In order to send our profile to WhyLabs, let's first set up an account. You can skip this if you already have an account and a model set up.
We will need three pieces of information:
First, grab a free WhyLabs account if you haven't already. You can follow along with the examples if you wish, but if you’re interested in only following this demonstration, you can go ahead and skip the quick start instructions.
After that, you’ll be prompted to create an API token. Once you create it, copy and store it locally. The second important information here is your org ID. Take note of it as well. After you get your API Token and Org ID, you can go to https://hub.whylabsapp.com/models to see your projects dashboard. You can create a new project and take note of it's ID (if it's a model project it will look like model-xxxx
).
import whylogs as why
why.init()
Initializing session with config /home/anthony/.config/whylogs/config.ini ✅ Using session type: WHYLABS ⤷ org id: org-JpsdM6 ⤷ api key: l70gARzBVZ ⤷ default dataset: model-66 In production, you should pass the api key as an environment variable WHYLABS_API_KEY, the org id as WHYLABS_DEFAULT_ORG_ID, and the default dataset id as WHYLABS_DEFAULT_DATASET_ID.
<whylogs.api.whylabs.session.session.ApiKeySession at 0x7fd8b24392b0>
Once the feature weights are calculated, sending them to WhyLabs is very simple.
We first need to wrap the dictionary into a FeatureWeights
object:
from whylogs.core.feature_weights import FeatureWeights
feature_weights = FeatureWeights(weights)

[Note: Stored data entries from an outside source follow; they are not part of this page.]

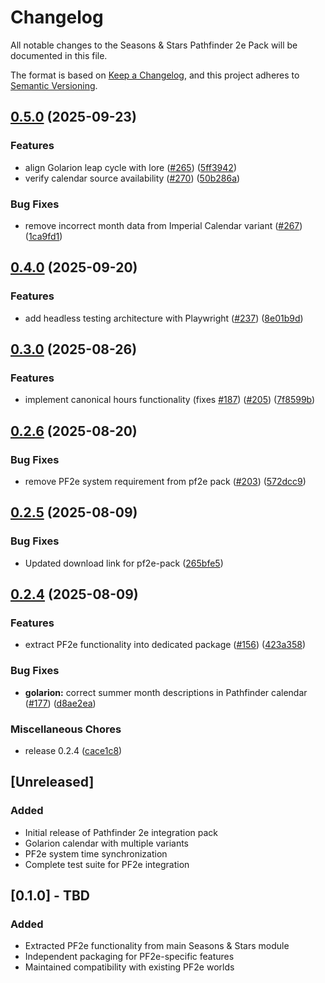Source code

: # Changelog

All notable changes to the Seasons & Stars Pathfinder 2e Pack will be documented in this file.

The format is based on [Keep a Changelog](https://keepachangelog.com/en/1.0.0/),
and this project adheres to [Semantic Versioning](https://semver.org/spec/v2.0.0.html).

## [0.5.0](https://github.com/rayners/fvtt-seasons-and-stars/compare/seasons-and-stars-pf2e-v0.4.0...seasons-and-stars-pf2e-v0.5.0) (2025-09-23)


### Features

* align Golarion leap cycle with lore ([#265](https://github.com/rayners/fvtt-seasons-and-stars/issues/265)) ([5ff3942](https://github.com/rayners/fvtt-seasons-and-stars/commit/5ff3942bc4150dfabe5c94c2dba0ab843e03dc45))
* verify calendar source availability ([#270](https://github.com/rayners/fvtt-seasons-and-stars/issues/270)) ([50b286a](https://github.com/rayners/fvtt-seasons-and-stars/commit/50b286ac41d4cb0531c01c24be678bb7b2291fa5))


### Bug Fixes

* remove incorrect month data from Imperial Calendar variant ([#267](https://github.com/rayners/fvtt-seasons-and-stars/issues/267)) ([1ca9fd1](https://github.com/rayners/fvtt-seasons-and-stars/commit/1ca9fd1bc8f553fc7829b0f2aa8a0f7ec5124af9))

## [0.4.0](https://github.com/rayners/fvtt-seasons-and-stars/compare/seasons-and-stars-pf2e-v0.3.0...seasons-and-stars-pf2e-v0.4.0) (2025-09-20)


### Features

* add headless testing architecture with Playwright ([#237](https://github.com/rayners/fvtt-seasons-and-stars/issues/237)) ([8e01b9d](https://github.com/rayners/fvtt-seasons-and-stars/commit/8e01b9de3d7ecdaea52526719d5b36815dd6c061))

## [0.3.0](https://github.com/rayners/fvtt-seasons-and-stars/compare/seasons-and-stars-pf2e-v0.2.6...seasons-and-stars-pf2e-v0.3.0) (2025-08-26)


### Features

* implement canonical hours functionality (fixes [#187](https://github.com/rayners/fvtt-seasons-and-stars/issues/187)) ([#205](https://github.com/rayners/fvtt-seasons-and-stars/issues/205)) ([7f8599b](https://github.com/rayners/fvtt-seasons-and-stars/commit/7f8599ba70ff41078fbb8b7529ecf85805c2ba55))

## [0.2.6](https://github.com/rayners/fvtt-seasons-and-stars/compare/seasons-and-stars-pf2e-v0.2.5...seasons-and-stars-pf2e-v0.2.6) (2025-08-20)


### Bug Fixes

* remove PF2e system requirement from pf2e pack ([#203](https://github.com/rayners/fvtt-seasons-and-stars/issues/203)) ([572dcc9](https://github.com/rayners/fvtt-seasons-and-stars/commit/572dcc98442247e72088817436189971f4b5afdb))

## [0.2.5](https://github.com/rayners/fvtt-seasons-and-stars/compare/seasons-and-stars-pf2e-v0.2.4...seasons-and-stars-pf2e-v0.2.5) (2025-08-09)


### Bug Fixes

* Updated download link for pf2e-pack ([265bfe5](https://github.com/rayners/fvtt-seasons-and-stars/commit/265bfe570ddb8408115d95a9b90879a49e4ac82c))

## [0.2.4](https://github.com/rayners/fvtt-seasons-and-stars/compare/seasons-and-stars-pf2e-v0.1.0...seasons-and-stars-pf2e-v0.2.4) (2025-08-09)


### Features

* extract PF2e functionality into dedicated package ([#156](https://github.com/rayners/fvtt-seasons-and-stars/issues/156)) ([423a358](https://github.com/rayners/fvtt-seasons-and-stars/commit/423a358e905c565a2f8b78922affe76534e5d9a6))


### Bug Fixes

* **golarion:** correct summer month descriptions in Pathfinder calendar ([#177](https://github.com/rayners/fvtt-seasons-and-stars/issues/177)) ([d8ae2ea](https://github.com/rayners/fvtt-seasons-and-stars/commit/d8ae2ea395e7959be73c6a1f03c871305d4787e8))


### Miscellaneous Chores

* release 0.2.4 ([cace1c8](https://github.com/rayners/fvtt-seasons-and-stars/commit/cace1c835a06a66ac75e7211005a0d02e1a32a32))

## [Unreleased]

### Added
- Initial release of Pathfinder 2e integration pack
- Golarion calendar with multiple variants
- PF2e system time synchronization
- Complete test suite for PF2e integration

## [0.1.0] - TBD

### Added
- Extracted PF2e functionality from main Seasons & Stars module
- Independent packaging for PF2e-specific features
- Maintained compatibility with existing PF2e worlds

And then use the WhyLabsWriter
to write it, provided your environment variables are properly set:
from whylogs.api.writer.whylabs import WhyLabsWriter
result = feature_weights.writer("whylabs").write()
result
(True, '200')
Another way of doing the exact same thing is by instantiating the Writer itself, and then calling write
:
WhyLabsWriter().write(feature_weights)
(True, '200')
You can also get the feature weights from WhyLabs with get_feature_weights()
:
result = WhyLabsWriter().get_feature_weights()
print(result.weights)
print(result.metadata)
{'Feature_4': 93.32225450776932, 'Feature_5': 86.50810998606799, 'Feature_6': 26.74606669803453, 'Feature_1': 12.444827855389764, 'Feature_7': 3.285346398262155, 'Feature_2': -3.108624468950438e-14, 'Feature_8': -2.531308496145357e-14, 'Feature_9': 1.9539925233402755e-14, 'Feature_3': -1.9095836023552692e-14, 'Feature_0': 3.4778530780712388e-15} {'author': 'system', 'updated_timestamp': 1694207704547, 'version': 2}
As you can see, the result will contain the set of weights in result.weights
, along with additional metadata in result.metadata
.
If you write multiple set of weights to the same model at WhyLabs, the content will be overwritten. When using get_feature_weights()
, you'll get the latest version, that is, the last set of weights you sent. You're able to see which version it is in the metadata, along with the timestamp of creation.